§ Zu lösende Aufgabe: Gib den Abschnitt der Daten, der mit der Zeile mit „重庆分会场带来巴渝特色鲜明的歌舞、年俗表“ beginnt und mit der Zeile mit „-м. Київ, Солом’янський р-н, вул. Святосла“ endet, Zeile für Zeile unverändert wieder. Die Bilder werden dabei nicht übernommen.

§ Daten zur Aufgabe:
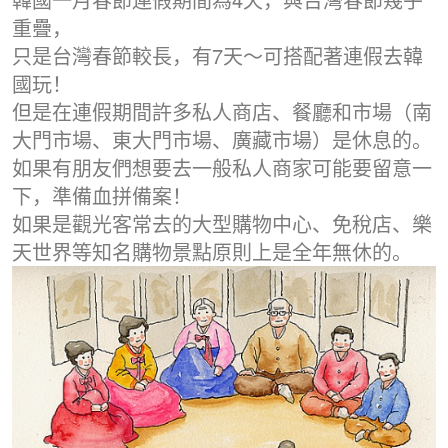
重疊，
只是台灣春節較長，有7天～可搭配著連假去韓
國玩！
但是在連假期間許多私人商店、餐廳和市場（南
大門市場、東大門市場、廣藏市場）是休息的。
如果有朋友們想要去一般私人商家可能要留意一
下，準備血拼備案！
如果是觀光客常去的大型購物中心、免稅店、樂
天世界等知名購物景點原則上是全年無休的。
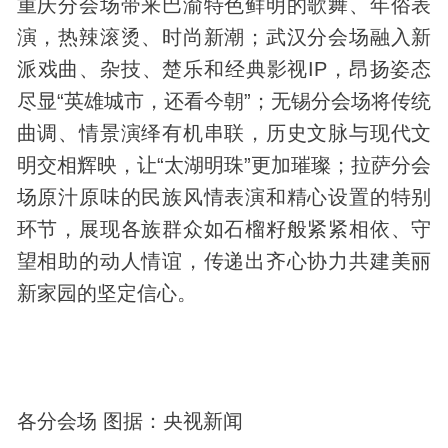
重庆分会场带来巴渝特色鲜明的歌舞、年俗表
演，热辣滚烫、时尚新潮；武汉分会场融入新
派戏曲、杂技、楚乐和经典影视IP，昂扬姿态
尽显“英雄城市，还看今朝”；无锡分会场将传统
曲调、情景演绎有机串联，
历史
文脉与现代文
明交相辉映，让“太湖明珠”更加璀璨；拉萨分会
场原汁原味的民族风情表演和精心设置的特别
环节，展现各族群众如石榴籽般紧紧相依、守
望相助的动人情谊，传递出齐心协力共建美丽
新家园的坚定信心。
各分会场 图据：央视新闻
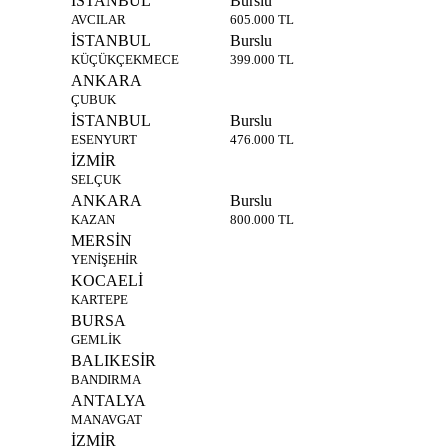
İSTANBUL
Burslu
AVCILAR
605.000 TL
İSTANBUL
Burslu
KÜÇÜKÇEKMECE
399.000 TL
ANKARA
ÇUBUK
İSTANBUL
Burslu
ESENYURT
476.000 TL
İZMİR
SELÇUK
ANKARA
Burslu
KAZAN
800.000 TL
MERSİN
YENİŞEHİR
KOCAELİ
KARTEPE
BURSA
GEMLİK
BALIKESİR
BANDIRMA
ANTALYA
MANAVGAT
İZMİR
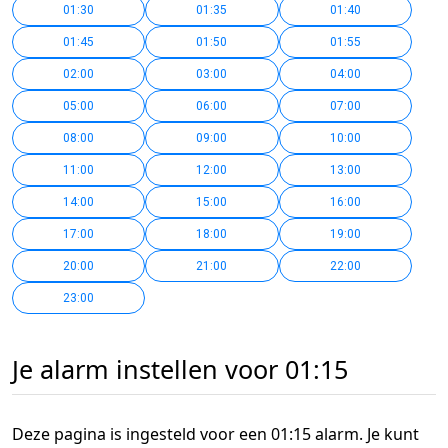
01:30
01:35
01:40
01:45
01:50
01:55
02:00
03:00
04:00
05:00
06:00
07:00
08:00
09:00
10:00
11:00
12:00
13:00
14:00
15:00
16:00
17:00
18:00
19:00
20:00
21:00
22:00
23:00
Je alarm instellen voor 01:15
Deze pagina is ingesteld voor een 01:15 alarm. Je kunt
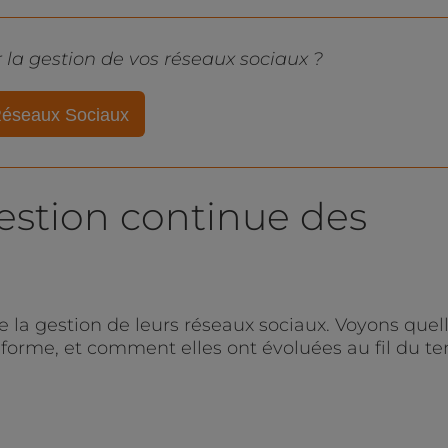
 la gestion de vos réseaux sociaux ?
Réseaux Sociaux
estion continue des
e la gestion de leurs réseaux sociaux. Voyons quel
eforme, et comment elles ont évoluées au fil du t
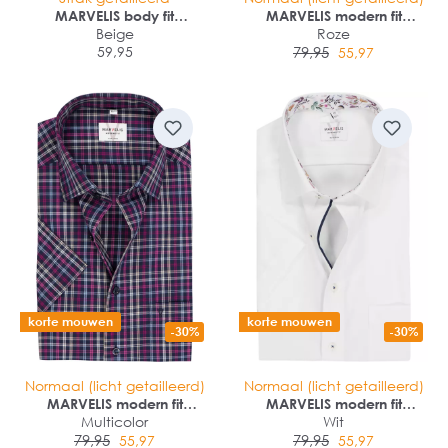
MARVELIS body fit
MARVELIS modern fit
overhemd
Beige
overhemd
Roze
59,95
79,95
55,97
korte mouwen
korte mouwen
-30%
-30%
Normaal (licht getailleerd)
Normaal (licht getailleerd)
MARVELIS modern fit
MARVELIS modern fit
overhemd
Multicolor
overhemd
Wit
79,95
79,95
55,97
55,97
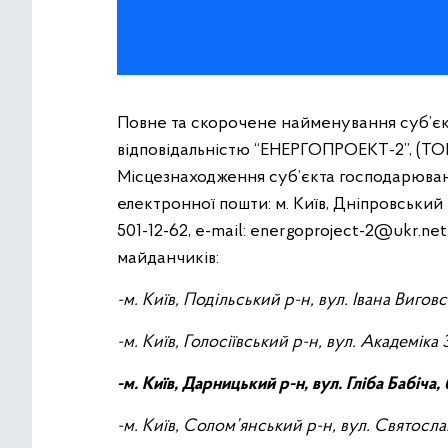
Повне та скорочене найменування суб’є
відповідальністю “ЕНЕРГОПРОЕКТ-2”, (Т
Місцезнаходження суб’єкта господарюван
електронної пошти: м. Київ, Дніпровський р-
501-12-62, e-mail:
energoproject-2@ukr.net
майданчиків:
-м. Київ, Подільський р-н, вул. Івана Виговс
-м. Київ, Голосіївський р-н, вул. Академіка 
-м. Київ, Дарницький р-н, вул. Гліба Бабіча,
-м. Київ, Солом’янський р-н, вул. Святосла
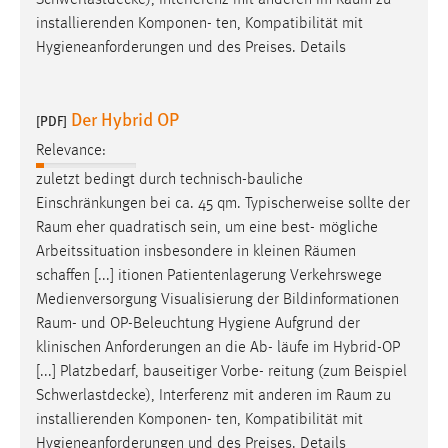
installierenden Komponen- ten, Kompatibilität mit
Hygieneanforderungen und des Preises. Details
Der Hybrid OP
[PDF]
Relevance:
zuletzt bedingt durch technisch-bauliche
Einschränkungen bei ca. 45 qm. Typischerweise sollte der
Raum
eher quadratisch sein, um eine best- mögliche
Arbeitssituation insbesondere in kleinen Räumen
schaffen [...] itionen Patientenlagerung Verkehrswege
Medienversorgung Visualisierung der Bildinformationen
Raum
- und OP-Beleuchtung Hygiene Aufgrund der
klinischen Anforderungen an die Ab- läufe im Hybrid-OP
[...] Platzbedarf, bauseitiger Vorbe- reitung (zum Beispiel
Schwerlastdecke), Interferenz mit anderen im
Raum
zu
installierenden Komponen- ten, Kompatibilität mit
Hygieneanforderungen und des Preises. Details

§ Lösung:
重庆分会场带来巴渝特色鲜明的歌舞、年俗表
演，热辣滚烫、时尚新潮；武汉分会场融入新
派戏曲、杂技、楚乐和经典影视IP，昂扬姿态
尽显“英雄城市，还看今朝”；无锡分会场将传统
曲调、情景演绎有机串联，
历史
文脉与现代文
明交相辉映，让“太湖明珠”更加璀璨；拉萨分会
场原汁原味的民族风情表演和精心设置的特别
环节，展现各族群众如石榴籽般紧紧相依、守
望相助的动人情谊，传递出齐心协力共建美丽
新家园的坚定信心。
各分会场 图据：央视新闻
İSTANBUL
Burslu
AVCILAR
605.000 TL
İSTANBUL
Burslu
KÜÇÜKÇEKMECE
399.000 TL
ANKARA
ÇUBUK
İSTANBUL
Burslu
ESENYURT
476.000 TL
İZMİR
SELÇUK
ANKARA
Burslu
KAZAN
800.000 TL
MERSİN
YENİŞEHİR
KOCAELİ
KARTEPE
BURSA
GEMLİK
BALIKESİR
BANDIRMA
ANTALYA
MANAVGAT
İZMİR
01:30
01:35
01:40
01:45
01:50
01:55
02:00
03:00
04:00
05:00
06:00
07:00
08:00
09:00
10:00
11:00
12:00
13:00
14:00
15:00
16:00
17:00
18:00
19:00
20:00
21:00
22:00
23:00
Je alarm instellen voor 01:15
Deze pagina is ingesteld voor een 01:15 alarm. Je kunt
 la gestion de vos réseaux sociaux ?
Réseaux Sociaux
estion continue des
e la gestion de leurs réseaux sociaux. Voyons quel
eforme, et comment elles ont évoluées au fil du t
MARVELIS body fit
MARVELIS modern fit
overhemd
Beige
overhemd
Roze
59,95
79,95
55,97
korte mouwen
korte mouwen
-30%
-30%
Normaal (licht getailleerd)
Normaal (licht getailleerd)
MARVELIS modern fit
MARVELIS modern fit
overhemd
Multicolor
overhemd
Wit
79,95
79,95
55,97
55,97
Повне та скорочене найменування суб’є
відповідальністю “ЕНЕРГОПРОЕКТ-2”, (Т
Місцезнаходження суб’єкта господарюван
електронної пошти: м. Київ, Дніпровський р-
501-12-62, e-mail:
energoproject-2@ukr.net
майданчиків:
-м. Київ, Подільський р-н, вул. Івана Виговс
-м. Київ, Голосіївський р-н, вул. Академіка 
-м. Київ, Дарницький р-н, вул. Гліба Бабіча,
-м. Київ, Солом’янський р-н, вул. Святосла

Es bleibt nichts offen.